I think the fundamental problem here is that you and your husband clearly have different priorities and views on life and parenthood, and you need to seriously sit down and discuss this ASAP, and to find a compromise. It sounds like you think it's more important to spend time with the children when they are young (note: this only benefits you though in the couple, since he may well have to spend more time away from the children to bring in the required income). He may be thinking it's more important to have a financially secure future in the long term. Neither of you are wrong.
Contrary to what some posters have implied, there is no "RIGHT" way of balancing work and family, and someone not wanting their partner to give up work is not "selfish" or "dickish". Everyone's circumstances will be so different that it's impossible to have a one size fits all approach.
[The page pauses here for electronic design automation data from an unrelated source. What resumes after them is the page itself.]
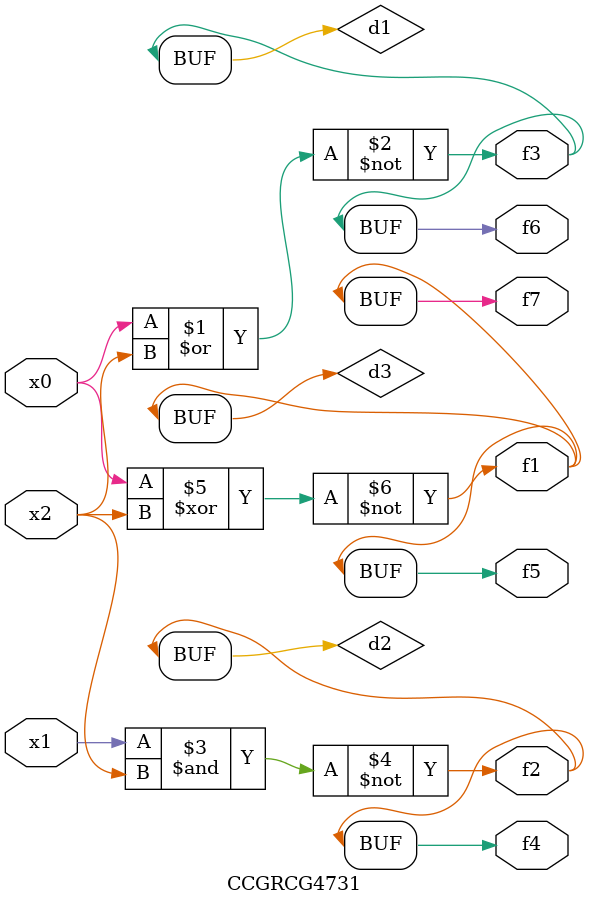
<source format=v>
module CCGRCG4731(
	input x0, x1, x2,
	output f1, f2, f3, f4, f5, f6, f7
);

	wire d1, d2, d3;

	nor (d1, x0, x2);
	nand (d2, x1, x2);
	xnor (d3, x0, x2);
	assign f1 = d3;
	assign f2 = d2;
	assign f3 = d1;
	assign f4 = d2;
	assign f5 = d3;
	assign f6 = d1;
	assign f7 = d3;
endmodule

</source>
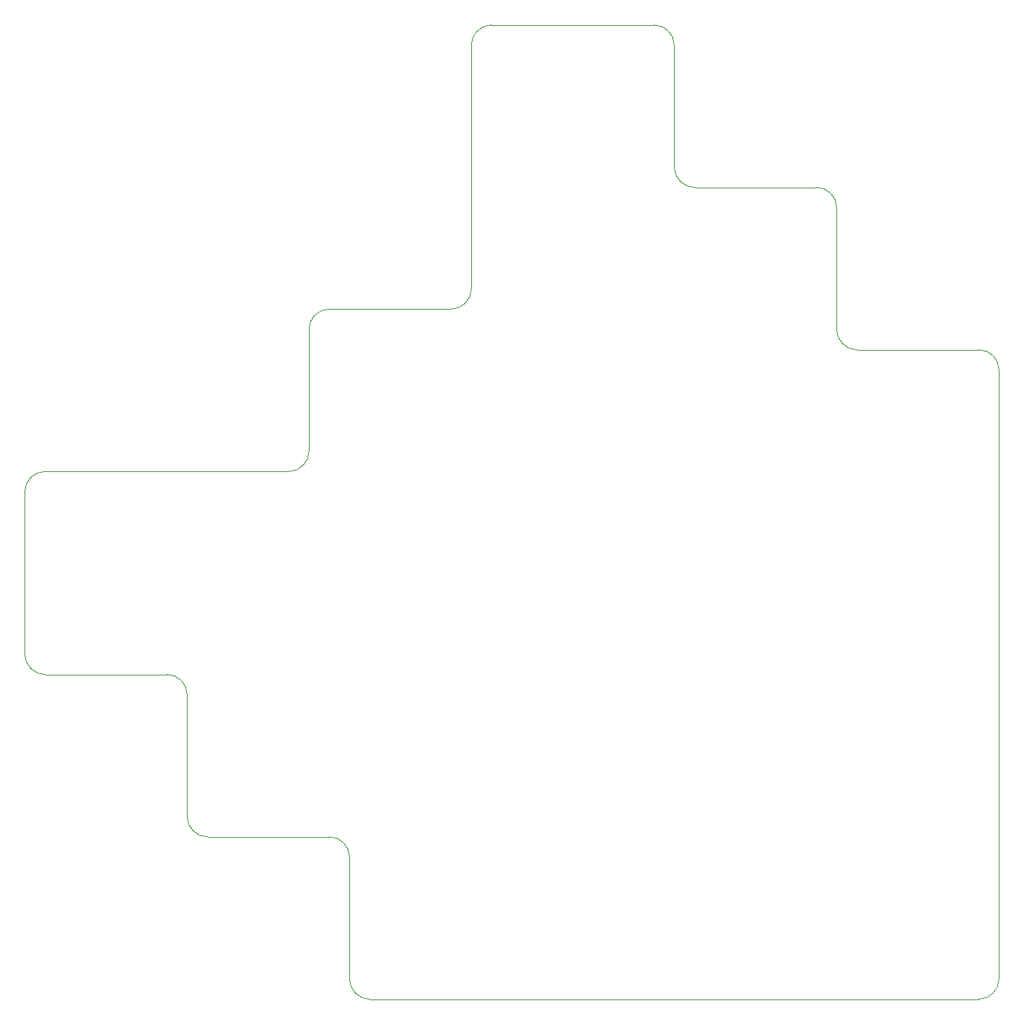
<source format=gbr>
%TF.GenerationSoftware,KiCad,Pcbnew,(6.0.1)*%
%TF.CreationDate,2022-02-16T22:37:27-05:00*%
%TF.ProjectId,herringbone_macro_pad,68657272-696e-4676-926f-6e655f6d6163,rev?*%
%TF.SameCoordinates,Original*%
%TF.FileFunction,Profile,NP*%
%FSLAX46Y46*%
G04 Gerber Fmt 4.6, Leading zero omitted, Abs format (unit mm)*
G04 Created by KiCad (PCBNEW (6.0.1)) date 2022-02-16 22:37:27*
%MOMM*%
%LPD*%
G01*
G04 APERTURE LIST*
%TA.AperFunction,Profile*%
%ADD10C,0.100000*%
%TD*%
G04 APERTURE END LIST*
D10*
X150018750Y-59531250D02*
X150018750Y-40481250D01*
X109537500Y-80962500D02*
X100012500Y-80962500D01*
X109537500Y-80962500D02*
X128587500Y-80962500D01*
X133350000Y-61912500D02*
X147637500Y-61912500D01*
X192881250Y-64293750D02*
G75*
G03*
X195262500Y-66675000I2381250J0D01*
G01*
X133350000Y-61912500D02*
G75*
G03*
X130968750Y-64293750I0J-2381250D01*
G01*
X190500000Y-47625000D02*
X176212500Y-47625000D01*
X173831250Y-45243750D02*
X173831250Y-30956250D01*
X173831250Y-45243750D02*
G75*
G03*
X176212500Y-47625000I2381250J0D01*
G01*
X97631250Y-102393750D02*
G75*
G03*
X100012500Y-104775000I2381250J0D01*
G01*
X116681250Y-121443750D02*
G75*
G03*
X119062500Y-123825000I2381250J0D01*
G01*
X150018750Y-30956250D02*
X150018750Y-40481250D01*
X211931250Y-69056250D02*
G75*
G03*
X209550000Y-66675000I-2381250J0D01*
G01*
X192881250Y-50006250D02*
G75*
G03*
X190500000Y-47625000I-2381250J0D01*
G01*
X135731250Y-140493750D02*
G75*
G03*
X138112500Y-142875000I2381250J0D01*
G01*
X171450000Y-28575000D02*
X152400000Y-28575000D01*
X100012500Y-80962500D02*
G75*
G03*
X97631250Y-83343750I0J-2381250D01*
G01*
X119062500Y-123825000D02*
X133350000Y-123825000D01*
X192881250Y-64293750D02*
X192881250Y-50006250D01*
X97631250Y-83343750D02*
X97631250Y-102393750D01*
X135731250Y-126206250D02*
G75*
G03*
X133350000Y-123825000I-2381250J0D01*
G01*
X211931250Y-140493750D02*
X211931250Y-69056250D01*
X100012500Y-104775000D02*
X114300000Y-104775000D01*
X130968750Y-78581250D02*
X130968750Y-64293750D01*
X116681250Y-107156250D02*
G75*
G03*
X114300000Y-104775000I-2381250J0D01*
G01*
X116681250Y-107156250D02*
X116681250Y-121443750D01*
X209550000Y-66675000D02*
X195262500Y-66675000D01*
X135731250Y-126206250D02*
X135731250Y-140493750D01*
X209550000Y-142875000D02*
G75*
G03*
X211931250Y-140493750I0J2381250D01*
G01*
X152400000Y-28575000D02*
G75*
G03*
X150018750Y-30956250I0J-2381250D01*
G01*
X173831250Y-30956250D02*
G75*
G03*
X171450000Y-28575000I-2381250J0D01*
G01*
X138112500Y-142875000D02*
X209550000Y-142875000D01*
X128587500Y-80962500D02*
G75*
G03*
X130968750Y-78581250I0J2381250D01*
G01*
X147637500Y-61912500D02*
G75*
G03*
X150018750Y-59531250I0J2381250D01*
G01*
M02*

</source>
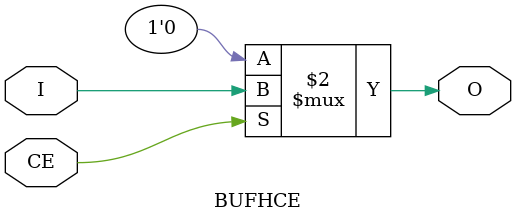
<source format=v>
module LUT6_2(output O6, output O5, input I0, I1, I2, I3, I4, I5);
  parameter [63:0] INIT = 0;
  wire [31: 0] s5 = I5 ? INIT[63:32] : INIT[31: 0];
  wire [15: 0] s4 = I4 ?   s5[31:16] :   s5[15: 0];
  wire [ 7: 0] s3 = I3 ?   s4[15: 8] :   s4[ 7: 0];
  wire [ 3: 0] s2 = I2 ?   s3[ 7: 4] :   s3[ 3: 0];
  wire [ 1: 0] s1 = I1 ?   s2[ 3: 2] :   s2[ 1: 0];
  assign O6 = I0 ? s1[1] : s1[0];

  wire [15: 0] s5_4 = I4 ? INIT[31:16] : INIT[15: 0];
  wire [ 7: 0] s5_3 = I3 ? s5_4[15: 8] : s5_4[ 7: 0];
  wire [ 3: 0] s5_2 = I2 ? s5_3[ 7: 4] : s5_3[ 3: 0];
  wire [ 1: 0] s5_1 = I1 ? s5_2[ 3: 2] : s5_2[ 1: 0];
  assign O5 = I0 ? s5_1[1] : s5_1[0];
endmodule
// module LUT6_2(O5, O6, I0, I1, I2, I3, I4, I5);
// 	input wire I0;
// 	input wire I1;
// 	input wire I2;
// 	input wire I3;
// 	input wire I4;
// 	input wire I5;

// 	output wire O6;
// 	output wire O5;

// 	parameter [63:0] INIT = 0;
// 	// LUT5 (upper)
// 	wire [15: 0] upper_s4 = I4 ?       INIT[63:48] :     INIT[47:32];
// 	wire [ 7: 0] upper_s3 = I3 ?   upper_s4[15: 8] : upper_s4[ 7: 0];
// 	wire [ 3: 0] upper_s2 = I2 ?   upper_s3[ 7: 4] : upper_s3[ 3: 0];
// 	wire [ 1: 0] upper_s1 = I1 ?   upper_s2[ 3: 2] : upper_s2[ 1: 0];
// 	wire         upper_O  = I0 ?   upper_s1[    1] : upper_s1[    0];

// 	// LUT5 (lower)
// 	wire [15: 0] lower_s4 = I4 ?       INIT[31:16] :     INIT[15: 0];
// 	wire [ 7: 0] lower_s3 = I3 ?   lower_s4[15: 8] : lower_s4[ 7: 0];
// 	wire [ 3: 0] lower_s2 = I2 ?   lower_s3[ 7: 4] : lower_s3[ 3: 0];
// 	wire [ 1: 0] lower_s1 = I1 ?   lower_s2[ 3: 2] : lower_s2[ 1: 0];
// 	wire         lower_O  = I0 ?   lower_s1[    1] : lower_s1[    0];
// 	assign O5 = lower_O;

// 	// MUXF6
// 	assign O6 = I5 ? upper_O : lower_O;
// endmodule

module T_INV (
    input  TI,
    output TO
);

  assign TO = ~TI;

endmodule

// ============================================================================
// MUX

module MUXF6 (output wire O, input wire I0,  input wire I1, input wire S);
	assign O = S ? I0 : I1;
endmodule

// CARRY4
(* abc9_box, lib_whitebox *)
module CARRY4(
  (* abc9_carry *)
  output [3:0] CO,
  output [3:0] O,
  (* abc9_carry *)
  input        CI,
  input        CYINIT,
  input  [3:0] DI, S
);
  assign O = S ^ {CO[2:0], CI | CYINIT};
  assign CO[0] = S[0] ? CI | CYINIT : DI[0];
  assign CO[1] = S[1] ? CO[0] : DI[1];
  assign CO[2] = S[2] ? CO[1] : DI[2];
  assign CO[3] = S[3] ? CO[2] : DI[3];
endmodule

module VCC(output VCC);
  assign VCC = 1;
endmodule

module GND(output GND);
  assign GND = 0;
endmodule

(* abc9_flop, lib_whitebox *)
module FDRE (
  output reg Q,
  (* clkbuf_sink *)
  (* invertible_pin = "IS_C_INVERTED" *)
  input C,
  input CE,
  (* invertible_pin = "IS_D_INVERTED" *)
  input D,
  (* invertible_pin = "IS_R_INVERTED" *)
  input R
);
  parameter [0:0] INIT = 1'b0;
  parameter [0:0] IS_C_INVERTED = 1'b0;
  parameter [0:0] IS_D_INVERTED = 1'b0;
  parameter [0:0] IS_R_INVERTED = 1'b0;
  initial Q <= INIT;
  generate
  case (|IS_C_INVERTED)
    1'b0: always @(posedge C) if (R == !IS_R_INVERTED) Q <= 1'b0; else if (CE) Q <= D ^ IS_D_INVERTED;
    1'b1: always @(negedge C) if (R == !IS_R_INVERTED) Q <= 1'b0; else if (CE) Q <= D ^ IS_D_INVERTED;
  endcase
  endgenerate
endmodule

module BUFGCTRL(
    (* clkbuf_driver *)
    output O,
    input I0, input I1,
    (* invertible_pin = "IS_S0_INVERTED" *)
    input S0,
    (* invertible_pin = "IS_S1_INVERTED" *)
    input S1,
    (* invertible_pin = "IS_CE0_INVERTED" *)
    input CE0,
    (* invertible_pin = "IS_CE1_INVERTED" *)
    input CE1,
    (* invertible_pin = "IS_IGNORE0_INVERTED" *)
    input IGNORE0,
    (* invertible_pin = "IS_IGNORE1_INVERTED" *)
    input IGNORE1);

parameter [0:0] INIT_OUT = 1'b0;
parameter PRESELECT_I0 = "FALSE";
parameter PRESELECT_I1 = "FALSE";
parameter [0:0] IS_CE0_INVERTED = 1'b0;
parameter [0:0] IS_CE1_INVERTED = 1'b0;
parameter [0:0] IS_S0_INVERTED = 1'b0;
parameter [0:0] IS_S1_INVERTED = 1'b0;
parameter [0:0] IS_IGNORE0_INVERTED = 1'b0;
parameter [0:0] IS_IGNORE1_INVERTED = 1'b0;

wire I0_internal = ((CE0 ^ IS_CE0_INVERTED) ? I0 : INIT_OUT);
wire I1_internal = ((CE1 ^ IS_CE1_INVERTED) ? I1 : INIT_OUT);
wire S0_true = (S0 ^ IS_S0_INVERTED);
wire S1_true = (S1 ^ IS_S1_INVERTED);

assign O = S0_true ? I0_internal : (S1_true ? I1_internal : INIT_OUT);

endmodule

module BUFHCE(
    (* clkbuf_driver *)
    output O,
    input I,
    (* invertible_pin = "IS_CE_INVERTED" *)
    input CE);

parameter [0:0] INIT_OUT = 1'b0;
parameter CE_TYPE = "SYNC";
parameter [0:0] IS_CE_INVERTED = 1'b0;

assign O = ((CE ^ IS_CE_INVERTED) ? I : INIT_OUT);

endmodule

</source>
You ask why some men are happy for their wives to be stay at home whilst others aren't. Well, it's not really very complicated - everyone is different! Some couples will share the view that it is very important for their children to spend their younger years being looked after by a parent, to bond with them, to ensure that they are being looked after in a particular way, whatever, and are prepared to make financial sacrifices to do that.
For others, the cost of childcare would simply be impossible to balance if both parents work full time. Charging around £1000 a month for full time care is insane, but not even an exaggerated cost. Now imagine you have twins, or siblings born fairly close together. Even with a (laughable) 5-10% on the second child, most families aren't going to be able to cope with those costs, so unless you are lucky enough to have close family nearby who are able and willing to provide childcare while you work, there is no choice.
Cleaning, bills, diary planning, appointments etc aren't things that only uniquely spring into existence when one parent is stay at home. Thousands of couples who work full time have to do those things as well, and don't contribute them to some list to justify their contributions to the household. It's bloody rare that any couple will bring in a paid employer to do those things, so you aren't exactly saving any money in that respect.
One compromise would be that you work part time. That way you still get to spend lots of time with your children, but you also keep your toe in the employment pool. That way when you do decide to go back to work full time, you aren't starting from ground zero. A huge number of women find it difficult to get back into decent jobs after extended time away from the workforce. That isn't a myth. But if you keep working even a couple of days a week, then you will be in a much better position.
Financially, it won't help your household at all. In fact, it will probably just about balance out the cost of the childcare you will be using. But in the long run it's a very sensible idea, and it gives your husband reassurances that you will be able to go back to work in a few years, and he won't be stuck being the sole wage earner for the rest of his working life.